Web App Deployment and User Experience:
- The app was deployed on Render, allowing users to interact with the car listings data in real-time. It provided a smooth experience for generating plots and understanding the data without requiring any programming knowledge.
- Checkbox controls were added as an alternative to buttons, enhancing the user experience by allowing multiple chart types to be generated seamlessly.
Data Analysis Skills:
- Efficiently handled a real-world dataset with missing values and extracted insights using descriptive statistics and visual exploration.
- Gained experience in creating interactive visualizations to communicate data findings effectively.
Streamlit Web Development:
- Developed skills in building an interactive web app to allow users to explore data through visualizations.
- Learned how to integrate data visualization libraries like plotly-express into a web framework.
Data Visualization:
- Developed a deeper understanding of how to create and customize different types of charts (e.g., histograms, scatter plots).
- Improved competency in presenting complex data in a user-friendly manner through an interactive interface.

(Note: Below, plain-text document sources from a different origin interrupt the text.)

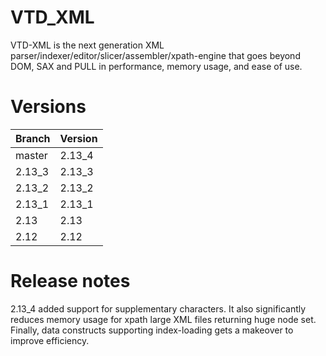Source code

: # VTD_XML
VTD-XML is the next generation XML parser/indexer/editor/slicer/assembler/xpath-engine that goes beyond DOM, SAX and PULL in performance, memory usage, and ease of use.

# Versions 
|Branch | Version |
|-------|---------|
|master |2.13_4   |
|2.13_3  |2.13_3   |
|2.13_2  |2.13_2   |
|2.13_1  |2.13_1   |
|2.13  |2.13   |
|2.12  |2.12   |

# Release notes
2.13_4 added support for supplementary characters. It also significantly reduces memory usage for xpath large XML files returning
huge node set. Finally, data constructs supporting index-loading gets a makeover to improve efficiency.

URL for app on render: https://vehicles-pawu.onrender.com
-
Clone the Repository
git clone https://github.com/realdanizilla/vehicles.git -
Review the Jupyter Notebooks Explore the provided notebook to understand the data exploration process.
-
Execute the application Execute app.py to generate streamlit application
-
Deploy application Host the application on your preferred provider. This instance was deployed on render.com
-
Access application Use this link to access the application
-
Extract Insights Use the application to visualize vehicle data and analyze the price and related features.